JANUARY 13, 2011
Alcohol Consumption Levels Linked to Increased Risk of Dementia
The Journal of Alzheimer’s Disease published a new study on alcohol consumption that offers an interesting look at how individuals who binge drink— and those who don’t touch alcohol at all— are somehow in the same boat. The study, conducted at the University of Turku, University of Helsinki, and the National Institute for Health and Welfare in Finland, revealed that midlife consumption of alcohol is related to the risk of dementia some 20 years later. Researchers found that both abstainers and heavy drinkers have a greater risk for cognitive impairment than light drinkers.
The level of drinking was defined as heavy when an individual drank a bottle of wine on a single occasion on at least a monthly basis. This level of drinking doubled the risk of cognitive impairment, according to the research. Passing out because of a heavy binge episode also increased the risk of developing subsequent cognitive impairment.
The study concluded that the pattern by which alcohol was consumed had an effect on the risk of cognitive impairment. Researchers will continue to look at the relationship of no alcohol consumption as well as heavy alcohol consumption as it relates to health risks later in life.
Alzheimer’s Risk May Be Greater Due to Pesticide Exposure
People who work with pesticides for a living are at risk for Alzheimer’s disease (AD) later in life due to the repeated exposure, according to a study reported last spring in Neurology. The occupations that utilize organophosphate and organochlorine pesticides, which inhibit acetylcholinesterase at synapses in the somatic, autonomic, and central nervous systems and may have lasting effects on the nervous system, put individuals at greater risk than the general population.
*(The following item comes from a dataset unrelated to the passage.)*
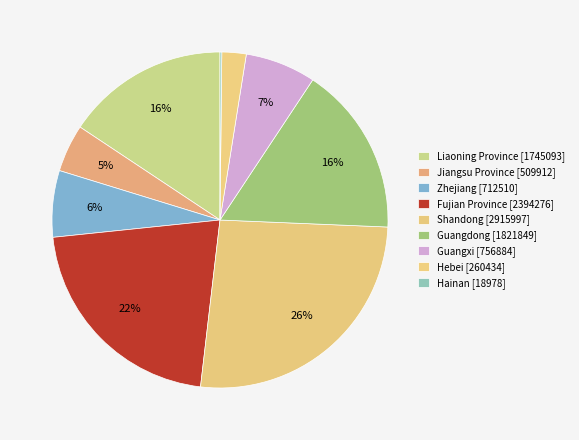

Does Hainan represent more than half of the total?

No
The study covered 14- plus years, with information collected from participants regarding a wide range of factors that potentially modify the risk for AD.
Connections to both dementia and AD were uncovered in the study, conducted by Kathleen M. Hayden, PhD, Duke University Medical Center, using data from the Cache County Study of Memory Health and Aging. Residents in an agricultural community in Cache County, Utah were the subjects of this study, which was designed to study the environmental and genetic risk factors for Alzheimer’s disease.
More research is needed in this new area of study where the exposure to pesticides and its effect on the potential risk for dementia or AD is examined, according to the researchers.
Computers Can Enhance Memory for Early and Middle Stage Alzheimer’s Patients
Melabev Centers in Jerusalem, Israel, provide day care for older patients with Alzheimer’s symptoms. A recent innovation in a computer program here shows new promise for those patients who display early and middle stage Alzheimer’s.
There is considerable interest in this computer program, as a delegation from the Alzheimer’s Foundation of America is scheduled to visit one of the centers this month to observe the computer innovation as well as other art and sensory therapy that the facilities have been working on to enhance the quality of life of their patients.
The computer program was based on a decade of testing and refining. A recent study at Ben-Gurion University of the Negev showed that using the system—called “Savion”—for 30 minutes twice daily over 4 weeks improved the participants’ global cognition, language skills, memory, and organizational aptitude. The program focuses primarily on stimulating and stabilizing long-term memory skills.
“Through memory-enhancing training, Savion slows down the mental deterioration associated with Alzheimer’s, with overall improvements made to the patients’ memory and information processing skill, “ said Motti Zelikovitch, general director of Melabev.
Melabev gerontologist Rakel Berenbaum noted, “We now suspect that a certain level of neuron plasticity does exist in Alzheimer’s patients, enabling people to acquire new computer skills.” The program is available in a range of languages, including English, Hebrew, Russian, and Greek, with Arabic and French interfaces to follow.